WHAT THIS EXERCISE ASKS:
a) In the text on leadership, who says to Moses, "Stop them"?
b) Print the text on leadership verbatim, starting with "Good leaders give" and going on through "think is best.".

TEXT:
Good leaders (like Moses) are humble by willing to surrender their authority and control. When two individuals were prophesying in their own camp apart from the group that met under Moses, Joshua says to Moses, “Stop them” (Num 11:28). But Moses showed that he did not have to have authority and control over them. He said, “Are you jealous for my sake? I wish that all the Lord’s people were prophets and that the Lord would put his Spirit on them!” (Num 11:29). Eight verses later, Num 12:3 says that Moses was “more humble than anyone else on the face of the earth.” An expression of humility is to allow success by others that is not directly under the leader’s authority and control.

Good leaders give new leaders the freedom to do things their way. Good leaders not only let go of their authority and control but they also let delegated leaders do things differently from the way that the leader once did. Because personalities differ, leadership styles and methods of doing things will also differ from leader to leader. Great leaders focus on the grand task and impart their vision to others. Then they allow these other leaders to implement the vision they imparted in the way that the other leaders think is best.

I found such leadership that humbly lets go of control and that trusts younger leaders refreshing and truly empowering. What is your experience with your leaders?

DATA SECTION:
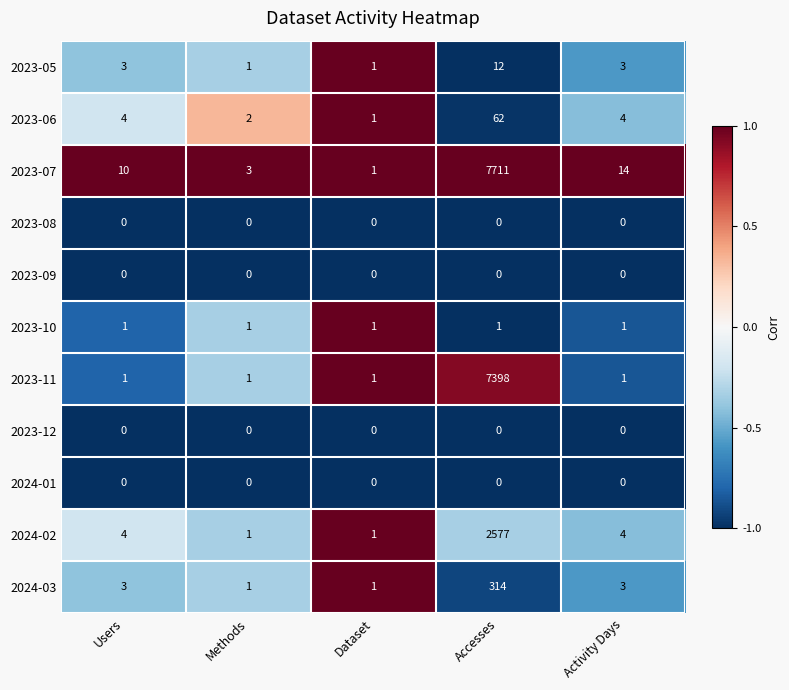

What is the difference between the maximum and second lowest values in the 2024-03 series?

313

---

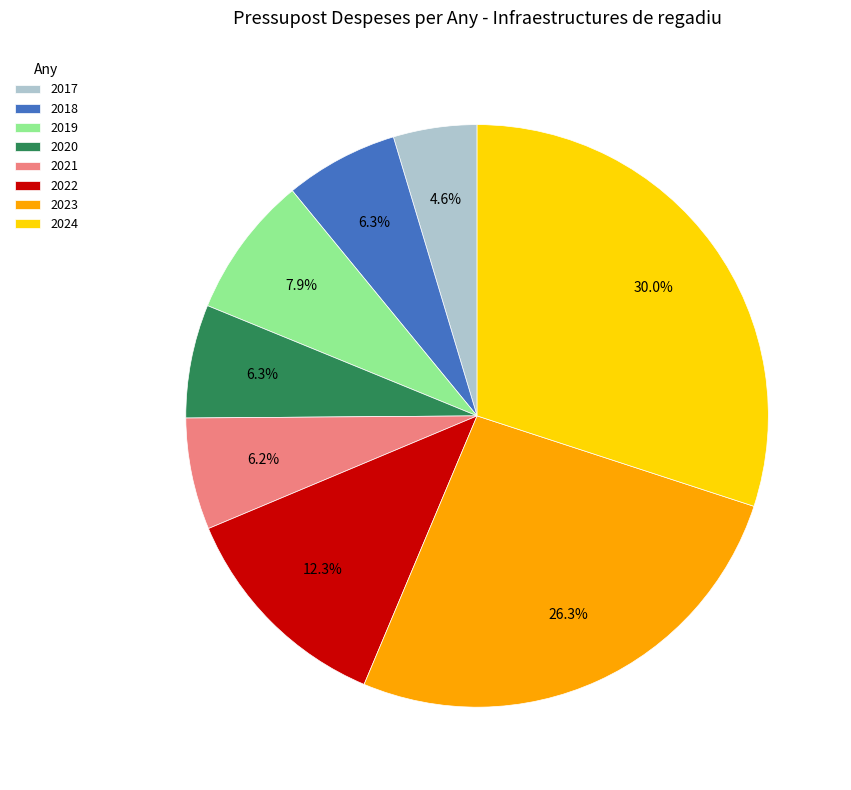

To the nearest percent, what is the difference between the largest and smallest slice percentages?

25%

---

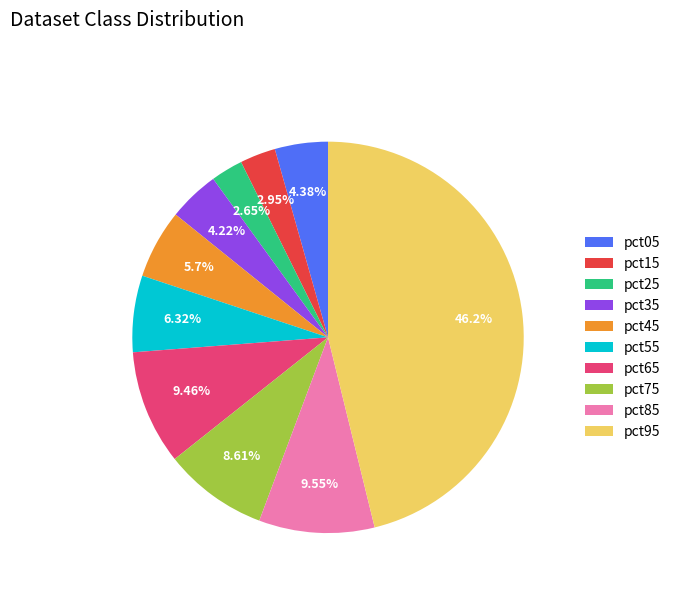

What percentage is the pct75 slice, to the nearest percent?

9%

SOLUTION LIST:
a) Joshua

b)
Good leaders give new leaders the freedom to do things their way. Good leaders not only let go of their authority and control but they also let delegated leaders do things differently from the way that the leader once did. Because personalities differ, leadership styles and methods of doing things will also differ from leader to leader. Great leaders focus on the grand task and impart their vision to others. Then they allow these other leaders to implement the vision they imparted in the way that the other leaders think is best.